**TASK DIRECTIONS**: Could you set down exactly the lines that start at the one containing "(via (at 19.05" and end at the final line of the material below?

Content starts

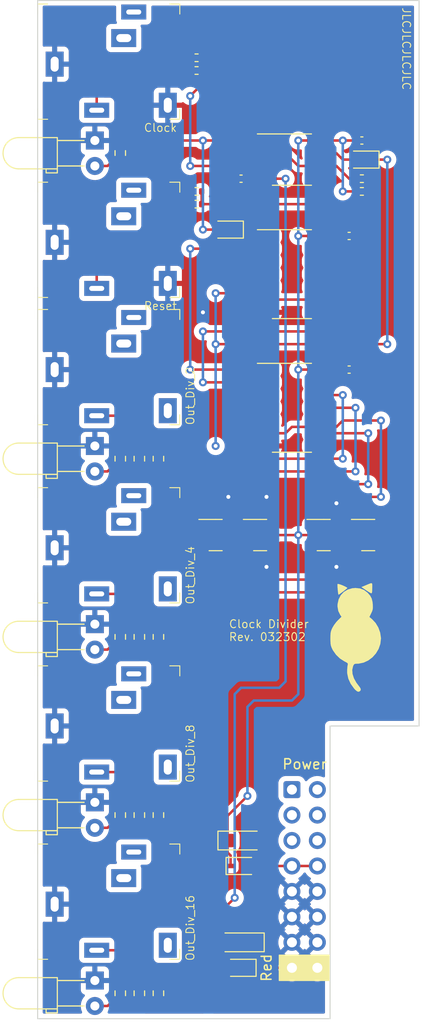
<source format=kicad_pcb>
(kicad_pcb (version 20211014) (generator pcbnew)

  (general
    (thickness 1.6)
  )

  (paper "A4")
  (layers
    (0 "F.Cu" signal)
    (31 "B.Cu" signal)
    (32 "B.Adhes" user "B.Adhesive")
    (33 "F.Adhes" user "F.Adhesive")
    (34 "B.Paste" user)
    (35 "F.Paste" user)
    (36 "B.SilkS" user "B.Silkscreen")
    (37 "F.SilkS" user "F.Silkscreen")
    (38 "B.Mask" user)
    (39 "F.Mask" user)
    (40 "Dwgs.User" user "User.Drawings")
    (41 "Cmts.User" user "User.Comments")
    (42 "Eco1.User" user "User.Eco1")
    (43 "Eco2.User" user "User.Eco2")
    (44 "Edge.Cuts" user)
    (45 "Margin" user)
    (46 "B.CrtYd" user "B.Courtyard")
    (47 "F.CrtYd" user "F.Courtyard")
    (48 "B.Fab" user)
    (49 "F.Fab" user)
    (50 "User.1" user)
    (51 "User.2" user)
    (52 "User.3" user)
    (53 "User.4" user)
    (54 "User.5" user)
    (55 "User.6" user)
    (56 "User.7" user)
    (57 "User.8" user)
    (58 "User.9" user)
  )

  (setup
    (pad_to_mask_clearance 0)
    (pcbplotparams
      (layerselection 0x00010fc_ffffffff)
      (disableapertmacros false)
      (usegerberextensions false)
      (usegerberattributes false)
      (usegerberadvancedattributes true)
      (creategerberjobfile false)
      (svguseinch false)
      (svgprecision 6)
      (excludeedgelayer true)
      (plotframeref false)
      (viasonmask false)
      (mode 1)
      (useauxorigin false)
      (hpglpennumber 1)
      (hpglpenspeed 20)
      (hpglpendiameter 15.000000)
      (dxfpolygonmode true)
      (dxfimperialunits true)
      (dxfusepcbnewfont true)
      (psnegative false)
      (psa4output false)
      (plotreference true)
      (plotvalue true)
      (plotinvisibletext false)
      (sketchpadsonfab false)
      (subtractmaskfromsilk false)
      (outputformat 1)
      (mirror false)
      (drillshape 0)
      (scaleselection 1)
      (outputdirectory "Gerber")
    )
  )

  (net 0 "")
  (net 1 "-12V")
  (net 2 "GND")
  (net 3 "Net-(D1-Pad2)")
  (net 4 "Net-(D2-Pad2)")
  (net 5 "Net-(IC1-Pad1)")
  (net 6 "Net-(IC1-Pad2)")
  (net 7 "Net-(D4-Pad1)")
  (net 8 "Net-(IC1-Pad3)")
  (net 9 "Net-(IC3-Pad2)")
  (net 10 "Net-(D5-Pad2)")
  (net 11 "Net-(IC3-Pad6)")
  (net 12 "Net-(IC3-Pad8)")
  (net 13 "unconnected-(IC4-Pad3)")
  (net 14 "unconnected-(IC4-Pad4)")
  (net 15 "unconnected-(IC4-Pad5)")
  (net 16 "Net-(IC4-Pad6)")
  (net 17 "unconnected-(IC4-Pad8)")
  (net 18 "Net-(IC4-Pad9)")
  (net 19 "unconnected-(IC4-Pad10)")
  (net 20 "Net-(IC4-Pad11)")
  (net 21 "Net-(IC4-Pad12)")
  (net 22 "unconnected-(IC4-Pad13)")
  (net 23 "Net-(J1-PadT)")
  (net 24 "Net-(J2-PadT)")
  (net 25 "Net-(J3-PadT)")
  (net 26 "Net-(J4-PadT)")
  (net 27 "Net-(J5-PadT)")
  (net 28 "Net-(J6-PadT)")
  (net 29 "Net-(IC1-Pad5)")
  (net 30 "Net-(D6-Pad2)")
  (net 31 "Net-(D7-Pad2)")
  (net 32 "+12V")
  (net 33 "Net-(IC3-Pad5)")
  (net 34 "Net-(D8-Pad2)")
  (net 35 "L{slash}2")
  (net 36 "L{slash}4")
  (net 37 "L{slash}8")
  (net 38 "L{slash}16")
  (net 39 "Net-(IC3-Pad1)")
  (net 40 "Net-(IC1-Pad7)")

  (footprint "Resistor_SMD:R_0603_1608Metric" (layer "F.Cu") (at 10.16 81.28 90))

  (footprint "Resistor_SMD:R_0402_1005Metric" (layer "F.Cu") (at 15.875 6.985))

  (footprint "Resistor_SMD:R_0603_1608Metric" (layer "F.Cu") (at 12.065 63.5 -90))

  (footprint "Capacitor_Tantalum_SMD:CP_EIA-3216-18_Kemet-A" (layer "F.Cu") (at 20.32 83.82))

  (footprint "Resistor_SMD:R_0603_1608Metric" (layer "F.Cu") (at 10.16 99.06 90))

  (footprint "Capacitor_SMD:C_0402_1005Metric" (layer "F.Cu") (at 31.115 36.83))

  (footprint "Package_SO:SOIC-14_3.9x8.7mm_P1.27mm" (layer "F.Cu") (at 25.4 27.305))

  (footprint "Connector_Audio_QingPu:Jack_3.5mm_QingPu_WQP-PJ324M" (layer "F.Cu") (at 0 6.35))

  (footprint "LED_THT:LED_D3.0mm_Horizontal_O3.81mm_Z6.0mm" (layer "F.Cu") (at 5.715 97.79 -90))

  (footprint "Resistor_SMD:R_0603_1608Metric" (layer "F.Cu") (at 10.16 63.5 90))

  (footprint "Resistor_SMD:R_0402_1005Metric" (layer "F.Cu") (at 15.875 20.32))

  (footprint "Package_SO:SOIC-8_3.9x4.9mm_P1.27mm" (layer "F.Cu") (at 25.4 15.875))

  (footprint "Connector_Audio_QingPu:Jack_3.5mm_QingPu_WQP-PJ324M" (layer "F.Cu") (at 0 90.17))

  (footprint "Package_TO_SOT_SMD:SOT-23" (layer "F.Cu") (at 17.78 53.34))

  (footprint "Resistor_SMD:R_0603_1608Metric" (layer "F.Cu") (at 12.065 81.28 -90))

  (footprint "LED_THT:LED_D3.0mm_Horizontal_O3.81mm_Z6.0mm" (layer "F.Cu") (at 5.715 44.45 -90))

  (footprint "Resistor_SMD:R_0603_1608Metric" (layer "F.Cu") (at 8.255 99.06 -90))

  (footprint "Resistor_SMD:R_0603_1608Metric" (layer "F.Cu") (at 8.255 63.5 -90))

  (footprint "Package_TO_SOT_SMD:SOT-23" (layer "F.Cu") (at 28.575 53.34))

  (footprint "Resistor_SMD:R_0603_1608Metric" (layer "F.Cu") (at 8.255 81.28 -90))

  (footprint "Resistor_SMD:R_0603_1608Metric" (layer "F.Cu") (at 10.16 45.72 90))

  (footprint "Package_TO_SOT_SMD:SOT-23" (layer "F.Cu") (at 22.225 53.34))

  (footprint "Resistor_SMD:R_0402_1005Metric" (layer "F.Cu") (at 32.385 17.78 180))

  (footprint "Resistor_SMD:R_0603_1608Metric" (layer "F.Cu") (at 12.065 45.72 -90))

  (footprint "Diode_SMD:D_SOD-323" (layer "F.Cu") (at 19.05 22.86 180))

  (footprint "Capacitor_SMD:C_0402_1005Metric" (layer "F.Cu") (at 20.32 17.78))

  (footprint "Connector_Audio_QingPu:Jack_3.5mm_QingPu_WQP-PJ324M" (layer "F.Cu") (at 0 24.13))

  (footprint "Resistor_SMD:R_0603_1608Metric" (layer "F.Cu") (at 8.255 45.72 -90))

  (footprint "Capacitor_SMD:C_0402_1005Metric" (layer "F.Cu") (at 32.385 13.97))

  (footprint "LED_THT:LED_D3.0mm_Horizontal_O3.81mm_Z6.0mm" (layer "F.Cu") (at 5.715 80.01 -90))

  (footprint "Diode_SMD:D_SOD-323" (layer "F.Cu") (at 20.32 96.52 180))

  (footprint "Diode_SMD:D_SOD-323" (layer "F.Cu") (at 32.605 15.875 180))

  (footprint "Package_SO:SOIC-14_3.9x8.7mm_P1.27mm" (layer "F.Cu") (at 25.4 40.64))

  (footprint "Capacitor_SMD:C_0402_1005Metric" (layer "F.Cu") (at 31.115 23.495))

  (footprint "Connector_Audio_QingPu:Jack_3.5mm_QingPu_WQP-PJ324M" (layer "F.Cu") (at 0 54.61))

  (footprint "Resistor_SMD:R_0402_1005Metric" (layer "F.Cu") (at 32.385 19.05 180))

  (footprint "Resistor_SMD:R_0402_1005Metric" (layer "F.Cu") (at 15.875 5.715))

  (footprint "Package_TO_SOT_SMD:SOT-23" (layer "F.Cu") (at 33.02 53.34))

  (footprint "LED_THT:LED_D3.0mm_Horizontal_O3.81mm_Z6.0mm" (layer "F.Cu") (at 5.715 62.23 -90))

  (footprint "Connector_Audio_QingPu:Jack_3.5mm_QingPu_WQP-PJ324M" (layer "F.Cu") (at 0 36.83))

  (footprint "Resistor_SMD:R_0603_1608Metric" (layer "F.Cu") (at 8.255 15.22 -90))

  (footprint "CATs_Eurosynth_Specials:Power_2x8_Horizontal" (layer "F.Cu") (at 25.4 78.74))

  (footprint "Connector_Audio_QingPu:Jack_3.5mm_QingPu_WQP-PJ324M" (layer "F.Cu") (at 0 72.39))

  (footprint "Diode_SMD:D_SOD-323" (layer "F.Cu") (at 20.32 86.36))

  (footprint "Resistor_SMD:R_0402_1005Metric" (layer "F.Cu") (at 15.875 19.05))

  (footprint "CATs_Eurosynth_Specials:CATs Tiny" (layer "F.Cu") (at 31.75 63.5))

  (footprint "LED_THT:LED_D3.0mm_Horizontal_O3.81mm_Z6.0mm" (layer "F.Cu") (at 5.715 13.97 -90))

  (footprint "Resistor_SMD:R_0603_1608Metric" (layer "F.Cu") (at 12.065 99.06 -90))

  (footprint "Capacitor_Tantalum_SMD:CP_EIA-3216-18_Kemet-A" (layer "F.Cu") (at 20.32 93.98 180))

  (gr_line (start 38.1 72.39) (end 29.21 72.39) (layer "Edge.Cuts") (width 0.1) (tstamp 0fffb828-f291-41d3-a83c-4eaa3df13f3a))
  (gr_line (start 38.1 0) (end 38.1 72.39) (layer "Edge.Cuts") (width 0.1) (tstamp 5da06777-0696-4bb2-8c9a-78c96b4b3e90))
  (gr_line (start 0 101.6) (end 0 0) (layer "Edge.Cuts") (width 0.1) (tstamp 7b8f4734-c91c-4c35-bc25-8ba9e0a60f64))
  (gr_line (start 29.21 101.6) (end 0 101.6) (layer "Edge.Cuts") (width 0.1) (tstamp c60045a9-c6dd-4a1d-b776-92c82360c330))
  (gr_line (start 0 0) (end 38.1 0) (layer "Edge.Cuts") (width 0.1) (tstamp d316b729-072f-4d15-a495-cbeb8407aea0))
  (gr_line (start 29.21 72.39) (end 29.21 101.6) (layer "Edge.Cuts") (width 0.1) (tstamp dd01ca49-c8a2-4580-af9a-2e9bce9769bc))
  (gr_text "JLCJLCJLCJLC" (at 36.83 0.635 270) (layer "F.SilkS") (tstamp 838e44d6-9e46-4503-964a-49309f0be2db)
    (effects (font (size 0.8 0.8) (thickness 0.1)) (justify left))
  )
  (gr_text "Clock Divider\nRev. 032302" (at 19.05 62.865) (layer "F.SilkS") (tstamp f45c8190-2f27-434c-8fbf-7d8a911faaab)
    (effects (font (size 0.8 0.8) (thickness 0.1)) (justify left))
  )

  (segment (start 19.27 96.52) (end 19.27 95.47) (width 0.25) (layer "F.Cu") (net 1) (tstamp 48da82fa-8779-43e8-a45d-838cb0c75be8))
  (segment (start 18.97 93.98) (end 18.97 90.25) (width 0.25) (layer "F.Cu") (net 1) (tstamp 532fddc9-2bbd-4365-809f-70009d9d6e71))
  (segment (start 18.97 90.25) (end 19.685 89.535) (width 0.25) (layer "F.Cu") (net 1) (tstamp 6edf0f36-615b-47f0-b99b-630b81c126af))
  (segment (start 20.8 17.78) (end 22.925 17.78) (width 0.25) (layer "F.Cu") (net 1) (tstamp 9b75a119-9a00-4f62-8ec0-8a2425d81080))
  (segment (start 18.97 95.17) (end 18.97 93.98) (width 0.25) (layer "F.Cu") (net 1) (tstamp 9ebc503f-b8a5-4836-bed9-2970758071b6))
  (segment (start 24.765 17.78) (end 22.925 17.78) (width 0.25) (layer "F.Cu") (net 1) (tstamp bef239bc-d8ba-45c6-be92-c1d9bbf2a643))
  (segment (start 19.27 95.47) (end 18.97 95.17) (width 0.25) (layer "F.Cu") (net 1) (tstamp c633512a-7a8e-44f6-ad1d-0e688b06f3bf))
  (via (at 24.765 17.78) (size 0.8) (drill 0.4) (layers "F.Cu" "B.Cu") (net 1) (tstamp 2fd51eac-8504-42a0-bdcd-38e8e2a03277))
  (via (at 19.685 89.535) (size 0.8) (drill 0.4) (layers "F.Cu" "B.Cu") (free) (net 1) (tstamp f3d31daa-aff7-4b66-b985-12738b603255))
  (segment (start 19.685 89.535) (end 19.685 69.215) (width 0.25) (layer "B.Cu") (net 1) (tstamp 0b622836-74aa-4966-85dd-a3a82c686110))
  (segment (start 24.13 68.58) (end 24.765 67.945) (width 0.25) (layer "B.Cu") (net 1) (tstamp 21b08fc4-d087-472a-a5c4-324aa0bbaf19))
  (segment (start 24.765 67.945) (end 24.765 17.78) (width 0.25) (layer "B.Cu") (net 1) (tstamp 5338f8d0-6c84-4ea1-969e-342d983baffb))
  (segment (start 19.685 69.215) (end 20.32 68.58) (width 0.25) (layer "B.Cu") (net 1) (tstamp 5380281a-5853-433a-a2df-a0ca5cba8aa3))
  (segment (start 20.32 68.58) (end 24.13 68.58) (width 0.25) (layer "B.Cu") (net 1) (tstamp 79bcfc6c-44c8-47e5-907a-f911fce9b192))
  (via (at 19.05 49.53) (size 0.8) (drill 0.4) (layers "F.Cu" "B.Cu") (free) (net 2) (tstamp 5f010a31-315a-405c-8a10-a4307abe7ff1))
  (via (at 29.845 50.165) (size 0.8) (drill 0.4) (layers "F.Cu" "B.Cu") (free) (net 2) (tstamp 7bbcded8-64a3-4e9e-9a6c-c6b328f2ab4f))
  (via (at 22.86 49.53) (size 0.8) (drill 0.4) (layers "F.Cu" "B.Cu") (free) (net 2) (tstamp 8e1228e4-5b64-495c-af87-1b1a91b8c5ae))
  (via (at 16.51 31.115) (size 0.8) (drill 0.4) (layers "F.Cu" "B.Cu") (free) (net 2) (tstamp a5b5e393-0ee8-4e59-a2b7-0a7c7d3bbdd4))
  (via (at 22.86 56.515) (size 0.8) (drill 0.4) (layers "F.Cu" "B.Cu") (free) (net 2) (tstamp d450e131-6d41-4c06-b863-15dd53404d2f))
  (via (at 29.845 56.515) (size 0.8) (drill 0.4) (layers "F.Cu" "B.Cu") (free) (net 2) (tstamp e6b8cba2-eb66-4e24-b2b2-4a1a47d79b1f))
  (segment (start 5.715 16.51) (end 6.985 16.51) (width 0.25) (layer "F.Cu") (net 3) (tstamp 181378e8-7102-4a44-b001-45175260beb8))
  (segment (start 7.45 16.045) (end 6.985 16.51) (width 0.25) (layer "F.Cu") (net 3) (tstamp 8c3ca184-2d9a-4883-ad32-f713beea0747))
  (segment (start 8.255 16.045) (end 7.45 16.045) (width 0.25) (layer "F.Cu") (net 3) (tstamp cac538b8-61d9-4be1-983f-cdae86677cd5))
  (segment (start 21.37 86.36) (end 25.4 86.36) (width 0.25) (layer "F.Cu") (net 4) (tstamp 86d94708-dc5a-4317-aecb-24e476aeb5ef))
  (segment (start 25.4 86.36) (end 27.94 86.36) (width 0.25) (layer "F.Cu") (net 4) (tstamp dc2c0aaf-1d59-4273-b334-505b73baef84))
  (segment
... [508076 chars truncated]
</source>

Content ends

**YOUR RESPONSE**:
  (via (at 19.05 49.53) (size 0.8) (drill 0.4) (layers "F.Cu" "B.Cu") (free) (net 2) (tstamp 5f010a31-315a-405c-8a10-a4307abe7ff1))
  (via (at 29.845 50.165) (size 0.8) (drill 0.4) (layers "F.Cu" "B.Cu") (free) (net 2) (tstamp 7bbcded8-64a3-4e9e-9a6c-c6b328f2ab4f))
  (via (at 22.86 49.53) (size 0.8) (drill 0.4) (layers "F.Cu" "B.Cu") (free) (net 2) (tstamp 8e1228e4-5b64-495c-af87-1b1a91b8c5ae))
  (via (at 16.51 31.115) (size 0.8) (drill 0.4) (layers "F.Cu" "B.Cu") (free) (net 2) (tstamp a5b5e393-0ee8-4e59-a2b7-0a7c7d3bbdd4))
  (via (at 22.86 56.515) (size 0.8) (drill 0.4) (layers "F.Cu" "B.Cu") (free) (net 2) (tstamp d450e131-6d41-4c06-b863-15dd53404d2f))
  (via (at 29.845 56.515) (size 0.8) (drill 0.4) (layers "F.Cu" "B.Cu") (free) (net 2) (tstamp e6b8cba2-eb66-4e24-b2b2-4a1a47d79b1f))
  (segment (start 5.715 16.51) (end 6.985 16.51) (width 0.25) (layer "F.Cu") (net 3) (tstamp 181378e8-7102-4a44-b001-45175260beb8))
  (segment (start 7.45 16.045) (end 6.985 16.51) (width 0.25) (layer "F.Cu") (net 3) (tstamp 8c3ca184-2d9a-4883-ad32-f713beea0747))
  (segment (start 8.255 16.045) (end 7.45 16.045) (width 0.25) (layer "F.Cu") (net 3) (tstamp cac538b8-61d9-4be1-983f-cdae86677cd5))
  (segment (start 21.37 86.36) (end 25.4 86.36) (width 0.25) (layer "F.Cu") (net 4) (tstamp 86d94708-dc5a-4317-aecb-24e476aeb5ef))
  (segment (start 25.4 86.36) (end 27.94 86.36) (width 0.25) (layer "F.Cu") (net 4) (tstamp dc2c0aaf-1d59-4273-b334-505b73baef84))
  (segment
... [508076 chars truncated]
</source>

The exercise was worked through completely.